Answer these questions from the passage on grace and brokenness below.
(a) How did King David cover up his adultery?
(b) What was Rahab, according to the passage?
(c) What two options does the writer say they can choose between every day?

→ PROVIDED TEXT:
----------

Even Paul, the great missionary of the Gospel, was in need of grace. God has used some really screwed up people to bring about his glory throughout history.  King David, “a man after God’s own heart,” was an adulterer who then covered up his adultery by conspiring to have a man killed.  Rahab was a prostitute, but God used her to help his people.  Paul himself was a killer of Christians, and his letters to churches are now known by many as the “inspired word of God.”

One thing that these people have in common (other than the fact that God used them for great things) was that they did not dwell on their own brokenness, but instead chose to live into a better story. We live in a world filled with stories. Some of these stories are of God, but many are not.  Whatever we do, whether good or bad, will be part of our story, but what do the bigger pictures of our lives look like? Overall, are we choosing to serve God with a few hiccups along the way? Or are we rolling around in the muck of our lives? These are the questions we have to answer for ourselves. Personally, every second of every day, I have a choice to make.  I can spend my time focusing on my brokenness, or I can choose to live unashamed.  Unashamed of myself and fully turning my brokenness over to God, only then is there full life.

----------

[Stored items]
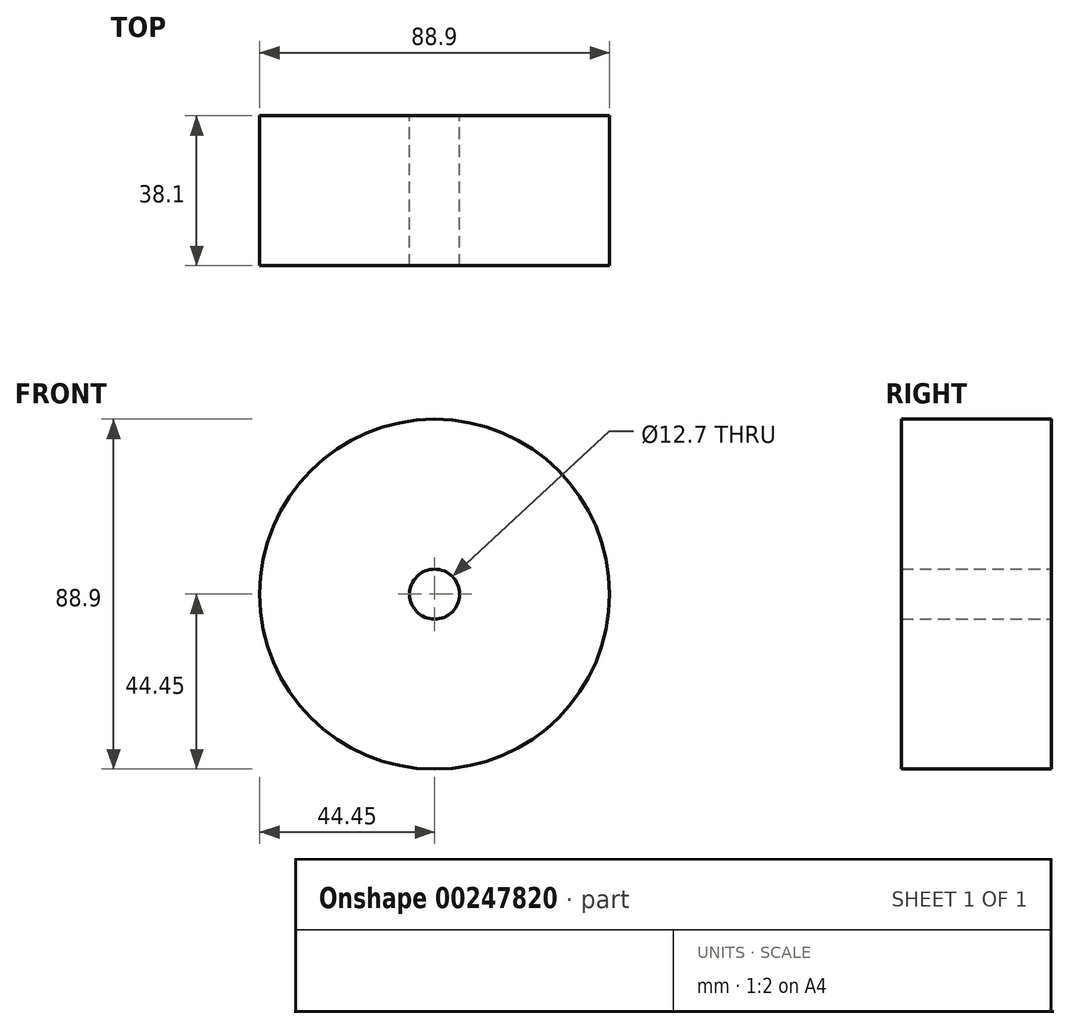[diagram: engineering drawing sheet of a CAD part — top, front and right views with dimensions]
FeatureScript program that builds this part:
annotation { "Feature Type Name" : "Feature", "Feature Type Description" : "" }
export const myFeature = defineFeature(function(context is Context, id is Id, definition is map)
    precondition{}
    {
        {
            var Q0;
            Q0=qCreatedBy(makeId("Front.planeOp"),FACE);
            var sketch = newSketch(context, id + "F0", { "sketchPlane" : qUnion([Q0])});
            skCircle(sketch, "E0", {"center": v(0, 0) * mm, "radius": 44.45 * mm});
            skCircle(sketch, "E1", {"center": v(0, 0) * mm, "radius": 6.35 * mm});
            skSolve(sketch);
        }
        {
            var Q0;
            Q0=makeQuery(id+"F0.imprint","IMPRINT",FACE,{"disambiguationData":[TD([[makeQuery(id+"F0.imprint","IMPRINT",EDGE,{"derivedFrom":sQuery(id+"F0.wireOp",EDGE,"E0")}),1.0]])]});
            extrude(context, id + "F1", {"entities" : qUnion([Q0]), "depth" : 38.1 * mm});
        }
    });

----------

→ FINISHED ANSWER:
(a) He conspired to have a man killed.
(b) She was a prostitute, but God used her to help his people.
(c) The writer can spend their time focusing on their brokenness or choose to live unashamed.